■ Work required ■
Word for word, retype the tail of the data below, starting with the line that has "lượng với hình" and including the last line.

════════════════

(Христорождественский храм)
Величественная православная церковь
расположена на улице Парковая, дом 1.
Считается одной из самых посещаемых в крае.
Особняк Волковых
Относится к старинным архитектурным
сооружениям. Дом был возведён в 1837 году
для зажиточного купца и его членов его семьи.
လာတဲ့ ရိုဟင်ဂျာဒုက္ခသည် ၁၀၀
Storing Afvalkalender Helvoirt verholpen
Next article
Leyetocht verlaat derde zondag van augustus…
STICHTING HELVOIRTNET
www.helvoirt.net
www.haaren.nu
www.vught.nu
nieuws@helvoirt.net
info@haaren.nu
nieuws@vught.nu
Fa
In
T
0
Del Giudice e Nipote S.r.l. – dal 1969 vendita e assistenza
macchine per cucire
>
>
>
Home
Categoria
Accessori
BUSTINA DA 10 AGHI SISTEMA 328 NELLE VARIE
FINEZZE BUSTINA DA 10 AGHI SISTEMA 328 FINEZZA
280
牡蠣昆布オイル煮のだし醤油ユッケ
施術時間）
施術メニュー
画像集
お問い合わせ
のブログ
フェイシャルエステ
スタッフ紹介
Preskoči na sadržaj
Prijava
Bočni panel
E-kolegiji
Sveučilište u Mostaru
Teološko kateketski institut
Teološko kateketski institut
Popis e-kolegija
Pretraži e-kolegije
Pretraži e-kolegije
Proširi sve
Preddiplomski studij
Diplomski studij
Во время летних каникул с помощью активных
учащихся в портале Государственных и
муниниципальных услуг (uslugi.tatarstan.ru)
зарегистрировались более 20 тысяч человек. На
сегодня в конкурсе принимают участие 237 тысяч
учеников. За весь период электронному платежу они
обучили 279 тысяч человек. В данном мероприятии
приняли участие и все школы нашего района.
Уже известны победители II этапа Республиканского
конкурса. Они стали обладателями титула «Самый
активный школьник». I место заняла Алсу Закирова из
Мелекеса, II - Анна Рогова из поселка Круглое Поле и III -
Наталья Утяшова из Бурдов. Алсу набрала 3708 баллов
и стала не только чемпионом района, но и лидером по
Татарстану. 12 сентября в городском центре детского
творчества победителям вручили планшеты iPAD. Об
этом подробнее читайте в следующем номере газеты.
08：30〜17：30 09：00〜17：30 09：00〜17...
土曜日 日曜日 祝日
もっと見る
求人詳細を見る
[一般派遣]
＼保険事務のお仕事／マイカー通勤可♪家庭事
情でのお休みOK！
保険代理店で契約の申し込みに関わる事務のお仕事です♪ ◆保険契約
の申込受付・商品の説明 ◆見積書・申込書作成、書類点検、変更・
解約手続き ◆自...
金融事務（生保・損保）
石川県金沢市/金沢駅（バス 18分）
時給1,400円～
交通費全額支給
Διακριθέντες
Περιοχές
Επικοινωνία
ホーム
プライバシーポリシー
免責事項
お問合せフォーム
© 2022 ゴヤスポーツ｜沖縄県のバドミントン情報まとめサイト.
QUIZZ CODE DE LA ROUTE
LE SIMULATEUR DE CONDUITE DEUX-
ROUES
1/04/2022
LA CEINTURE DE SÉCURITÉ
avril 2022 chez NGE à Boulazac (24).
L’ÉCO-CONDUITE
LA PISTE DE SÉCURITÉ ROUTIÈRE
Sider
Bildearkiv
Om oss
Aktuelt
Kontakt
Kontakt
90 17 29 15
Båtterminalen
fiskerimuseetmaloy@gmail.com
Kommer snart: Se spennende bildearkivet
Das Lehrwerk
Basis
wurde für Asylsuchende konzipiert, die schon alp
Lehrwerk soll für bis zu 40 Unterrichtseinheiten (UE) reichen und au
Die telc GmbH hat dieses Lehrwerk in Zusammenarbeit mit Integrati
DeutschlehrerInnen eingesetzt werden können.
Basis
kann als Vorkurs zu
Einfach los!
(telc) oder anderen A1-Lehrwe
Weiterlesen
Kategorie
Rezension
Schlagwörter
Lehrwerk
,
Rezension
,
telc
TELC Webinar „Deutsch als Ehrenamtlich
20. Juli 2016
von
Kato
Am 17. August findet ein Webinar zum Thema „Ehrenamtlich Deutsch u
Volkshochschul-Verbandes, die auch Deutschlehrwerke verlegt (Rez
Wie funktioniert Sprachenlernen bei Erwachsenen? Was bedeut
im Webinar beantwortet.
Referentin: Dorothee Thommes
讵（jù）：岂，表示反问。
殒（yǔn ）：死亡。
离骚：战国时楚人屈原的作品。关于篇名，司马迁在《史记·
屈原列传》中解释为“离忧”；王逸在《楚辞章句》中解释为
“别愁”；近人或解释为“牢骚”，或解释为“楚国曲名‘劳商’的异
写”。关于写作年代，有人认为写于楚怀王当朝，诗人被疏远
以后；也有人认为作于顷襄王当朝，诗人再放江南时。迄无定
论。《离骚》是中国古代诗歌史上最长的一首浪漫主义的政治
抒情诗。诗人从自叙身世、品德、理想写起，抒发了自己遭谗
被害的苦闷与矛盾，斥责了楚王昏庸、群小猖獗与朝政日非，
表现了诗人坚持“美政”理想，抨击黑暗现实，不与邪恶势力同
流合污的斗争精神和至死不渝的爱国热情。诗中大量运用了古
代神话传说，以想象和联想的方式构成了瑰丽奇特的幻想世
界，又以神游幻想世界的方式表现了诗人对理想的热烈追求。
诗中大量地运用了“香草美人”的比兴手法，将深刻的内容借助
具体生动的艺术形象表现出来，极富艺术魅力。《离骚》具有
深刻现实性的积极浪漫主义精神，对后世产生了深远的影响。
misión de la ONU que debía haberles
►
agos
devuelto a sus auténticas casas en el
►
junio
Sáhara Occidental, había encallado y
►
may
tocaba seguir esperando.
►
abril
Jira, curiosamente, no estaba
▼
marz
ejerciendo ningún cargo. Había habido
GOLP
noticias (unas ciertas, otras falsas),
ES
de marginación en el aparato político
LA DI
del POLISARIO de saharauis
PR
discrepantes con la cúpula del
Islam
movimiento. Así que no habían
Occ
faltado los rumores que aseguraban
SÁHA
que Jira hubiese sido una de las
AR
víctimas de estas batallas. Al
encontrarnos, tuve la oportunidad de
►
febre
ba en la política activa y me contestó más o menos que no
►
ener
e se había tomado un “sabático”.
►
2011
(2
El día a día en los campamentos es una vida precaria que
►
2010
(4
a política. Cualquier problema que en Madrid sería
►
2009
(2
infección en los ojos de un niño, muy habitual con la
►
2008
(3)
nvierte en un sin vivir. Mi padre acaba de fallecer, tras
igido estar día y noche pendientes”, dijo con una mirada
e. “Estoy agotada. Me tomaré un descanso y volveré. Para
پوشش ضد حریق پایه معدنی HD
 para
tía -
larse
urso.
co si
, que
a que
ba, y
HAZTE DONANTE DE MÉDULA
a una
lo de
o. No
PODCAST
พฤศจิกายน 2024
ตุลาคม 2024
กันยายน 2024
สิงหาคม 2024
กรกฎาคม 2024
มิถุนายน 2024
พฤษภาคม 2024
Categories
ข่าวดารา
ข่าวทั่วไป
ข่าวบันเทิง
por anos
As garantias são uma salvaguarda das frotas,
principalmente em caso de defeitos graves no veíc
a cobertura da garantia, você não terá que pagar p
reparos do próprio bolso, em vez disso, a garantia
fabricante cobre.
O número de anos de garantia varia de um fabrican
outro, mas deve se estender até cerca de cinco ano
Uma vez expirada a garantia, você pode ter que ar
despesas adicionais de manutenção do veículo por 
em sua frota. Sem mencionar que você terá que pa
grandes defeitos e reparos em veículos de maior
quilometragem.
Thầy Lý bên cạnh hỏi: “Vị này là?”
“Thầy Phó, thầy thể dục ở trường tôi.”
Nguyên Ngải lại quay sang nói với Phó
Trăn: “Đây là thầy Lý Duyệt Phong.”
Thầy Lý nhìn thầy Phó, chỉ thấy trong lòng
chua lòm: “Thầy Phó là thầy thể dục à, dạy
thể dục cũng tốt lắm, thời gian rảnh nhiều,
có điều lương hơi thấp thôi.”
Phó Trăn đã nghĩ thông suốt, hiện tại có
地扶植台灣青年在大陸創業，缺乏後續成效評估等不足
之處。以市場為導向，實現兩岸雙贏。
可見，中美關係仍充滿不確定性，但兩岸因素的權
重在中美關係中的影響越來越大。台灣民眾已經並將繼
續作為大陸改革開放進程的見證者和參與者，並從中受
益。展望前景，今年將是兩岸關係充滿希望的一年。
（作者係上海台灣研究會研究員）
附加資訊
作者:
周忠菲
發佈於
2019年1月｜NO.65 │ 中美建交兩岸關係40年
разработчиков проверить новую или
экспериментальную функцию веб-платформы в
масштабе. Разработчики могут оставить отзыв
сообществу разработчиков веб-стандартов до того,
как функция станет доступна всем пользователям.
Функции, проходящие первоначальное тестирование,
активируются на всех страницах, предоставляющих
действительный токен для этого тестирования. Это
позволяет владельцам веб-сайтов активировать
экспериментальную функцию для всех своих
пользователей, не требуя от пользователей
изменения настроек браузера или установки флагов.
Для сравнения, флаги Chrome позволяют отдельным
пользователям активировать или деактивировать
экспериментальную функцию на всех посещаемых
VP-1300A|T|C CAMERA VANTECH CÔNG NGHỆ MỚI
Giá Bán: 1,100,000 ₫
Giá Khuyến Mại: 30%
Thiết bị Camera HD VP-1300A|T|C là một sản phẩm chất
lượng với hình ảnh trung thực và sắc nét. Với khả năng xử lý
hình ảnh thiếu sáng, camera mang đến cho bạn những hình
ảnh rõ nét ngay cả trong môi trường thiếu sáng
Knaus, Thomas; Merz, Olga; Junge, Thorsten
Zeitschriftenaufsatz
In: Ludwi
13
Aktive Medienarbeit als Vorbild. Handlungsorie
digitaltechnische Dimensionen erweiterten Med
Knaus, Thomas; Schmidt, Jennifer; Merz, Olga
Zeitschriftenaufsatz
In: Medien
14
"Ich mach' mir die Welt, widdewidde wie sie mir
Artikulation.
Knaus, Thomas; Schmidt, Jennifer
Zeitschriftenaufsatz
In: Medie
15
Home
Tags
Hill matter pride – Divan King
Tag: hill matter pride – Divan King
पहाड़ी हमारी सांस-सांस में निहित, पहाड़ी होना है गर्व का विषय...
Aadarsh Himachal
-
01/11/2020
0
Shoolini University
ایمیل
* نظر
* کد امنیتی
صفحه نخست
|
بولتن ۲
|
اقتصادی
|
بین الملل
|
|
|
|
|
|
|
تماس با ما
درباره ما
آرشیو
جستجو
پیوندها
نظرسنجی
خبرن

════════════════

■ Completed exercise ■
lượng với hình ảnh trung thực và sắc nét. Với khả năng xử lý
hình ảnh thiếu sáng, camera mang đến cho bạn những hình
ảnh rõ nét ngay cả trong môi trường thiếu sáng
Knaus, Thomas; Merz, Olga; Junge, Thorsten
Zeitschriftenaufsatz
In: Ludwi
13
Aktive Medienarbeit als Vorbild. Handlungsorie
digitaltechnische Dimensionen erweiterten Med
Knaus, Thomas; Schmidt, Jennifer; Merz, Olga
Zeitschriftenaufsatz
In: Medien
14
"Ich mach' mir die Welt, widdewidde wie sie mir
Artikulation.
Knaus, Thomas; Schmidt, Jennifer
Zeitschriftenaufsatz
In: Medie
15
Home
Tags
Hill matter pride – Divan King
Tag: hill matter pride – Divan King
पहाड़ी हमारी सांस-सांस में निहित, पहाड़ी होना है गर्व का विषय...
Aadarsh Himachal
-
01/11/2020
0
Shoolini University
ایمیل
* نظر
* کد امنیتی
صفحه نخست
|
بولتن ۲
|
اقتصادی
|
بین الملل
|
|
|
|
|
|
|
تماس با ما
درباره ما
آرشیو
جستجو
پیوندها
نظرسنجی
خبرن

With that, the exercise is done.